Noch ein Riese im werden der 1994 Dalla Valle Maya mit dunkler, geradezu tintiger Farbe und der dazugehörigen Nase, die immer minziger wird, am Gaumen unbändige Kraft, Jugend, Länge und geradezu irres Zukunftspotential - WT98+. 1994 ist in Kalifornien so eine Art modernes Remake von 1974 mit großartigen, nicht überladenen Weinen, die noch sehr lange immensen Trinkspaß bereiten werden. Musterbeispiel hierfür ist in schiere Perfektion der best-ever 1994 Harlan, der mit seiner einfach geilen, kalifornischen Bordeaux-Nase am Gaumen wieder die Quadratur des Kreises zeigt, ein junger, gereifter Latour - WT100. Und natürlich hat 1994 noch einen moderneren, etwas üppigeren Nachfolger mit dramatisch guten Weinen, die vielleicht nicht ganz das gleiche Alterungspotential haben. Ein großartiges Beispiel dafür hatten wir in diesem Flight, ebenfalls aus dem Harlan-Stall, den atemberaubenden 2001 Bond St. Eden, minzig, klassisch, ledrig in der Nase, aber am Gaumen trotz großartiger Struktur mit geradezu dekadenter Süße und ewigem Abgang – WT100. Nur deshalb wurde ich dann wohl beim wilden, exotischen 2002 Colgin Cariad richtig geizig. Auch da war auf höchstem Niveau Kraft, Fülle und Freude in der Nase und am stimmigen Gaumen enorme Substanz für eine lange Zukunft – WT99. Der eleganteste Wein dieses Hammerflights ging im Trommelfeuer der Boliden fast etwas unter, der feine, im Vergleich schon burgundische Konturen zeigende 2002 Screaming Eagle. Im letzten Jahr war der mir in seiner damals sehr üppigen Art schon fast zuviel des Guten. Jetzt zeigte er sich völlig anders. Gefiel mir eigentlich besser. Mal sehen, wie das weiter geht - WT97.

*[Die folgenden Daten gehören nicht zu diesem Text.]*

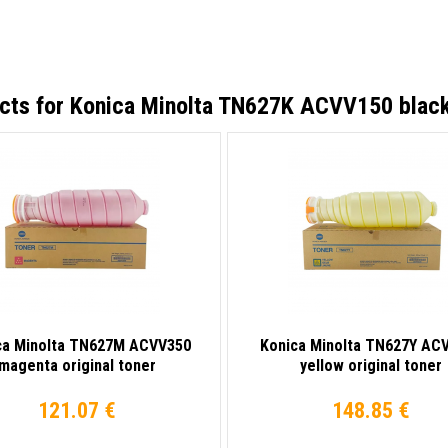
cts for
Konica Minolta TN627K ACVV150 black 
ca Minolta TN627M ACVV350
Konica Minolta TN627Y AC
magenta original toner
yellow original toner
121.07 €
148.85 €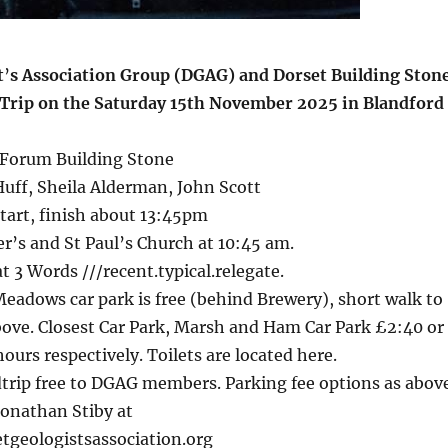
t
’
s Association Group (DGAG) and Dorset Building Ston
ld Trip on the Saturday 15th November 2025 in Blandford
Forum Building Stone
uff, Sheila Alderman, John Scott
art, finish about 13:45pm
er’s and St Paul’s Church at 10:45 am.
 3 Words ///recent.typical.relegate.
eadows car park is free (behind Brewery), short walk to
bove. Closest Car Park, Marsh and Ham Car Park £2:40 or
hours respectively. Toilets are located here.
trip free to DGAG members. Parking fee options as above
Jonathan Stiby at
tgeologistsassociation.org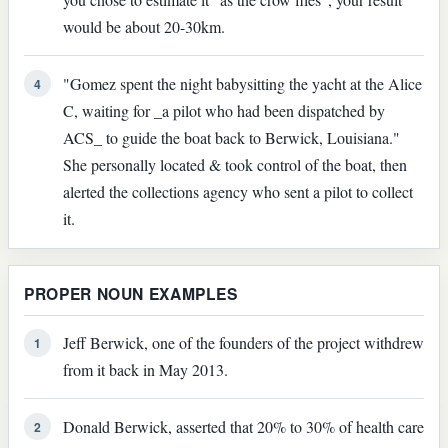
would be about 20-30km.
"Gomez spent the night baby­sitting the yacht at the Alice
4
C, waiting for _a pilot who had been dispatched by
ACS_ to guide the boat back to Berwick, Louisiana."
She personally located & took control of the boat, then
alerted the collections agency who sent a pilot to collect
it.
PROPER NOUN EXAMPLES
Jeff Berwick, one of the founders of the project withdrew
1
from it back in May 2013.
Donald Berwick, asserted that 20% to 30% of health care
2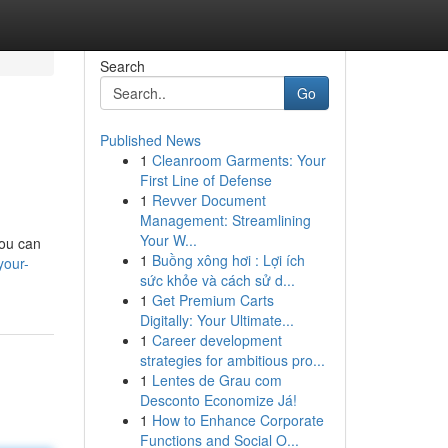
Search
Go
Published News
1
Cleanroom Garments: Your
First Line of Defense
1
Revver Document
Management: Streamlining
Your W...
you can
1
Buồng xông hơi : Lợi ích
your-
sức khỏe và cách sử d...
1
Get Premium Carts
Digitally: Your Ultimate...
1
Career development
strategies for ambitious pro...
1
Lentes de Grau com
Desconto Economize Já!
1
How to Enhance Corporate
Functions and Social O...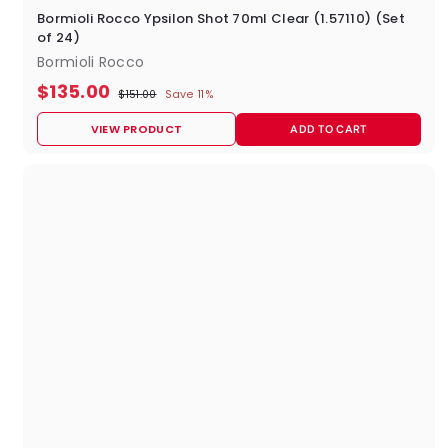
Bormioli Rocco Ypsilon Shot 70ml Clear (1.57110) (Set
of 24)
Bormioli Rocco
S
R
$
$135.00
$
$151.00
Save 11%
a
e
1
1
l
g
5
VIEW PRODUCT
ADD TO CART
e
u
3
1
p
l
.
5
0
r
a
0
i
r
.
c
p
0
e
r
i
0
c
e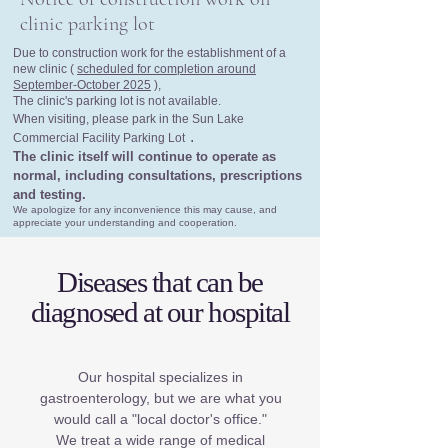
clinic parking lot
Due to construction work for the establishment of a
new clinic (
scheduled for completion around
September-October 2025
),
The clinic's parking lot is not available.
When visiting, please park in the Sun Lake
.
Commercial Facility Parking Lot
The clinic itself will continue to operate as
normal, including consultations, prescriptions
and testing.
We apologize for any inconvenience this may cause, and
appreciate your understanding and cooperation.
Diseases that can be
diagnosed at our hospital
Our hospital specializes in
gastroenterology, but we are what you
would call a "local doctor's office."
We treat a wide range of medical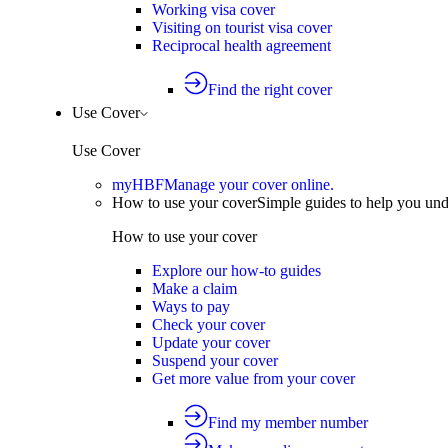
Working visa cover
Visiting on tourist visa cover
Reciprocal health agreement
Find the right cover
Use Cover
Use Cover
myHBF
Manage your cover online.
How to use your cover
Simple guides to help you un
How to use your cover
Explore our how-to guides
Make a claim
Ways to pay
Check your cover
Update your cover
Suspend your cover
Get more value from your cover
Find my member number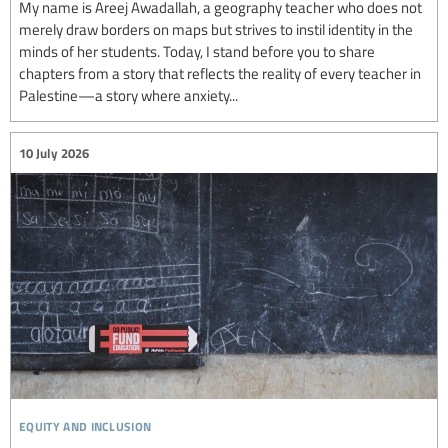
My name is Areej Awadallah, a geography teacher who does not
merely draw borders on maps but strives to instil identity in the
minds of her students. Today, I stand before you to share
chapters from a story that reflects the reality of every teacher in
Palestine—a story where anxiety...
10 July 2026
equity and inclusion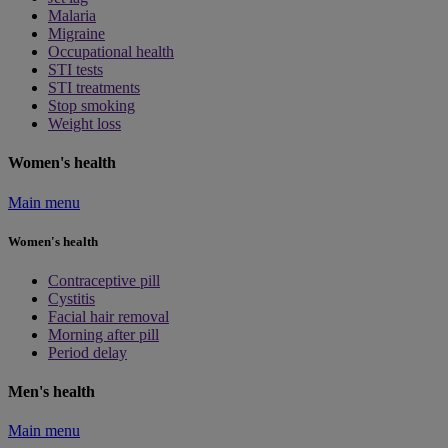
Malaria
Migraine
Occupational health
STI tests
STI treatments
Stop smoking
Weight loss
Women's health
Main menu
Women's health
Contraceptive pill
Cystitis
Facial hair removal
Morning after pill
Period delay
Men's health
Main menu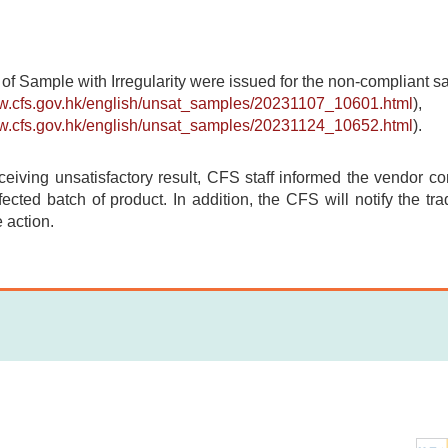
 of Sample with Irregularity were issued for the non-compliant 
ww.cfs.gov.hk/english/unsat_samples/20231107_10601.html
),
ww.cfs.gov.hk/english/unsat_samples/20231124_10652.html
).
ceiving unsatisfactory result, CFS staff informed the vendor con
fected batch of product. In addition, the CFS will notify the tr
 action.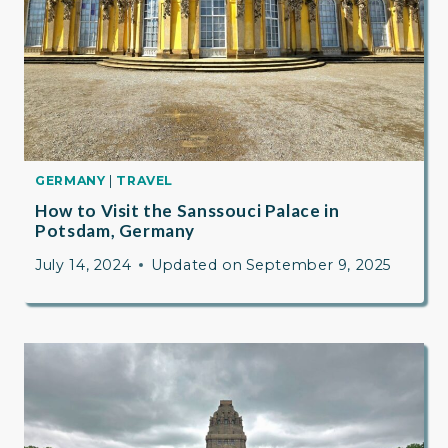
GERMANY
|
TRAVEL
How to Visit the Sanssouci Palace in
Potsdam, Germany
July 14, 2024
Updated on
September 9, 2025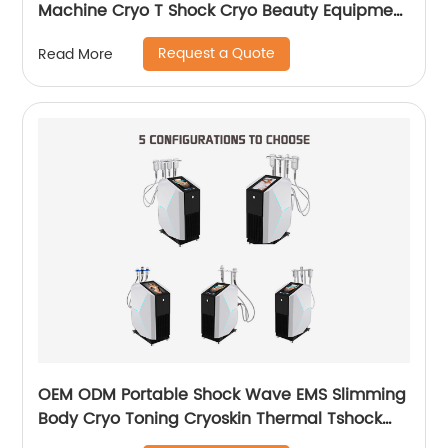
Machine Cryo T Shock Cryo Beauty Equipment
Thermal Shock Cryoskin
Request a Quote
Read More
OEM ODM Portable Shock Wave EMS Slimming
Body Cryo Toning Cryoskin Thermal Tshock
Machine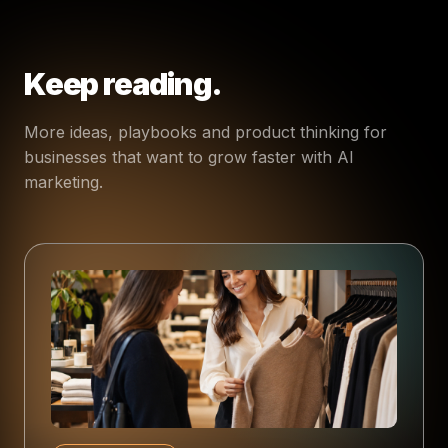
Keep reading.
More ideas, playbooks and product thinking for
businesses that want to grow faster with AI
marketing.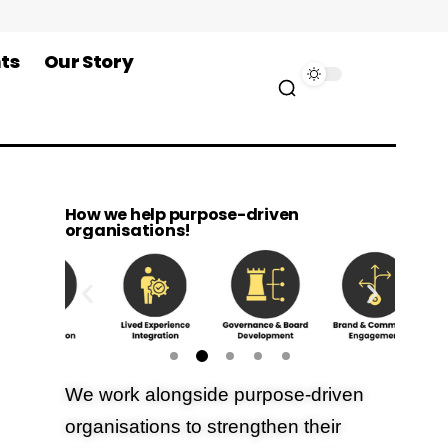
ts
Our Story
How we help purpose-driven
organisations!
We work alongside purpose-driven
organisations to strengthen their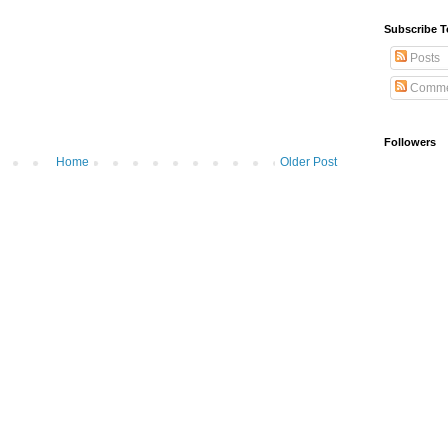
Subscribe T
Posts
Comme
Followers
Home
Older Post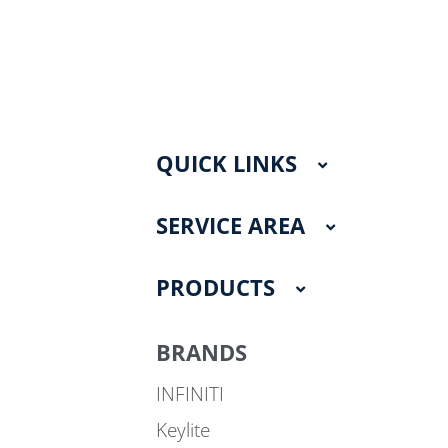
QUICK LINKS
SERVICE AREA
PRODUCTS
BRANDS
INFINITI
Keylite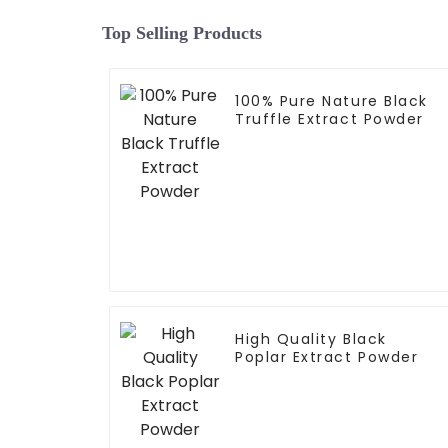
Top Selling Products
100% Pure Nature Black
Truffle Extract Powder
High Quality Black
Poplar Extract Powder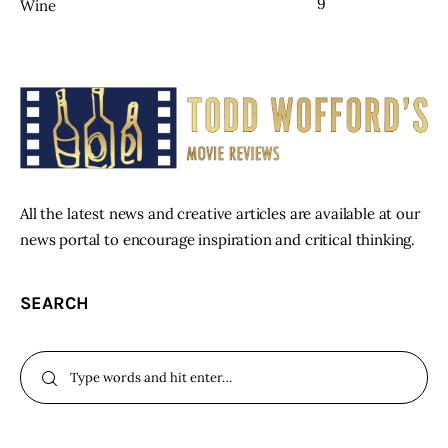
9
Wine
All the latest news and creative articles are available at our
news portal to encourage inspiration and critical thinking.
SEARCH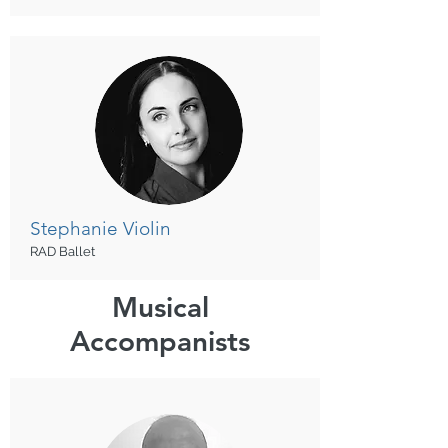
Stephanie
Violin
RAD Ballet
Musical
Accompanists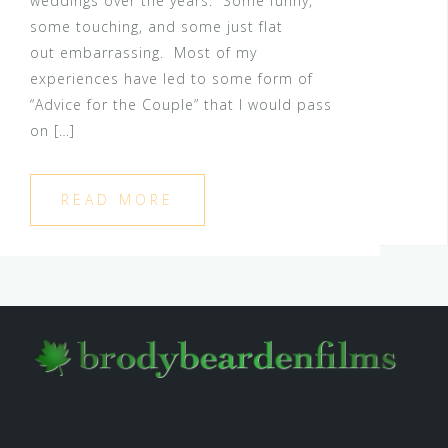
weddings over the years. Some funny,
some touching, and some just flat
out embarrassing. Most of my
experiences have led to some form of
“Advice for the Couple” that I would pass
on […]
READ MORE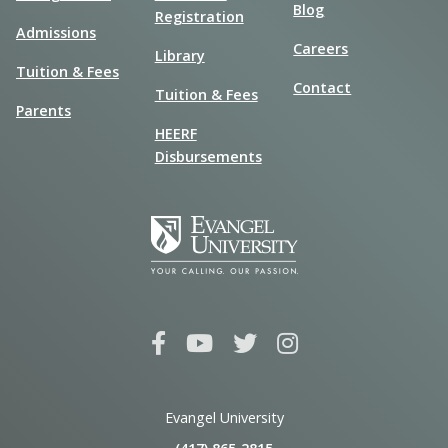
Blog
Registration
Admissions
Careers
Library
Tuition & Fees
Contact
Tuition & Fees
Parents
HEERF
Disbursements
Evangel University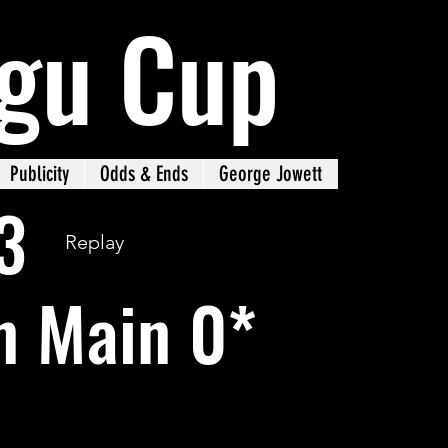
gu Cup
Publicity
Odds & Ends
George Jowett
3
Replay
n Main 0*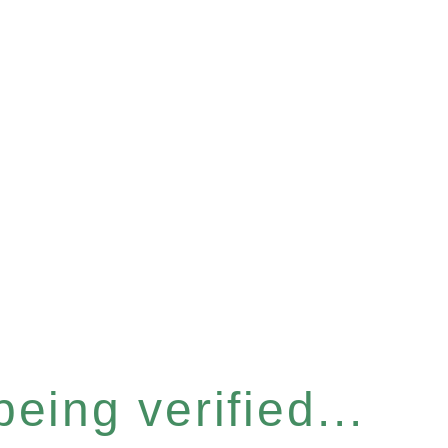
eing verified...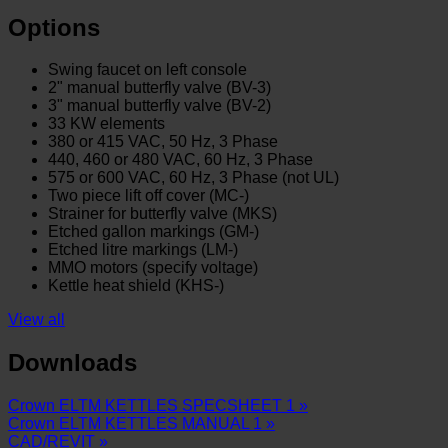
Options
Swing faucet on left console
2" manual butterfly valve (BV-3)
3" manual butterfly valve (BV-2)
33 KW elements
3
80 or 415 VAC, 50 Hz, 3 Phase
440, 460 or 480 VAC, 60 Hz, 3 Phase
575 or 600 VAC, 60 Hz, 3 Phase (not UL)
Two piece lift off cover (MC-)
Strainer for butterfly valve (MKS)
Etched gallon markings (GM-)
Etched litre markings (LM-)
MMO motors (specify voltage)
Kettle heat shield (KHS-)
View all
Downloads
Crown ELTM KETTLES SPECSHEET 1 »
Crown ELTM KETTLES MANUAL 1 »
CAD/REVIT »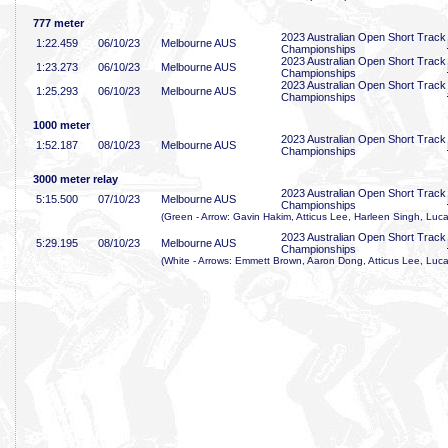
777 meter
2023 Australian Open Short Track
1:22
.459
06/10/23
Melbourne AUS
Championships
2023 Australian Open Short Track
1:23
.273
06/10/23
Melbourne AUS
Championships
2023 Australian Open Short Track
1:25
.293
06/10/23
Melbourne AUS
Championships
1000 meter
2023 Australian Open Short Track
1:52
.187
08/10/23
Melbourne AUS
Championships
3000 meter relay
2023 Australian Open Short Track
5:15
.500
07/10/23
Melbourne AUS
Championships
(Green - Arrow: Gavin Hakim, Atticus Lee, Harleen Singh, Luca
2023 Australian Open Short Track
5:29
.195
08/10/23
Melbourne AUS
Championships
(White - Arrows: Emmett Brown, Aaron Dong, Atticus Lee, Luca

Perfekt ging es dann im letzte Flight weiter mit 1986 Penfolds Grange, einem der besten Grange aller Zeiten. Grandiose Nase mit irre konzentrierter Frucht und Eukalyptus, auch am Gaumen unglaublich konzentriert und immer noch so jugendlich wirkend mit Potential für lange Jahre - WT100. Nur knapp dahinter der so erstaunich reife, so betörende, schon fast burgundisch wirkende 1990 Hermitage von Chave, der bei aller hedonistischen Süße einer großen Pralinenpackung auch noch eine sehr gute Struktur zeigte - WT99. Viel zu jung noch wirkte der 1998 Beaucastel Hommage Perrin, der vielleicht noch deutlich länger in der Karaffe und später im Glas hätte bleiben müssen. Man ahnt das Pfauenrad an Aromen, das sich jetzt nur ganz zögerlich entfaltet und staunt über die Eleganz und Grazie, die dieses gewaltige Konzentrat verströmt, einfach noch liegenlassen, der hat Legendenpotential - WT97+. Natürlich scheiden sich die Geister beim üppigen 2003 Chateauneuf-du-Pape Cuvée Da Capo der Domaine Pegau, dem wohl geilsten Kirschlikör des Chateauneuf, dessen 16,1% Alkohol man eigentlich nur spürt, wenn man nichts mehr spürt. Reif, süß und etwas dick in der Nase wirkend, sehr kräftig, füllig mit viel Druck am Gaumen. Vor 5 Jahren habe ich den Da Capo noch mit WT100 bewertet. Momentan scheint er auf höchstem Niveau etwas aus dem Leim zu gehen. Aber das könnte auch eine Übergangsphase sein, denn weder Alter noch Oxidation sind spürbar. Setzen wir also auf ein Rebound in ein paar Jahren - WT97+. Und dann war da noch dieser 2005 Sine Qua Non Atlantis mit seiner seltsamen Mischung aus Opulenz und Strenge, für den sich am Tisch trotz sicherlich vorhandener Qualität niemand so richtig erwärmen konnte - WT95.

Und natürlich hat Baschi Schwander seine sehr lesenswerten Notizen auch schon auf seiner Page mybestwine.ch veröffentlicht.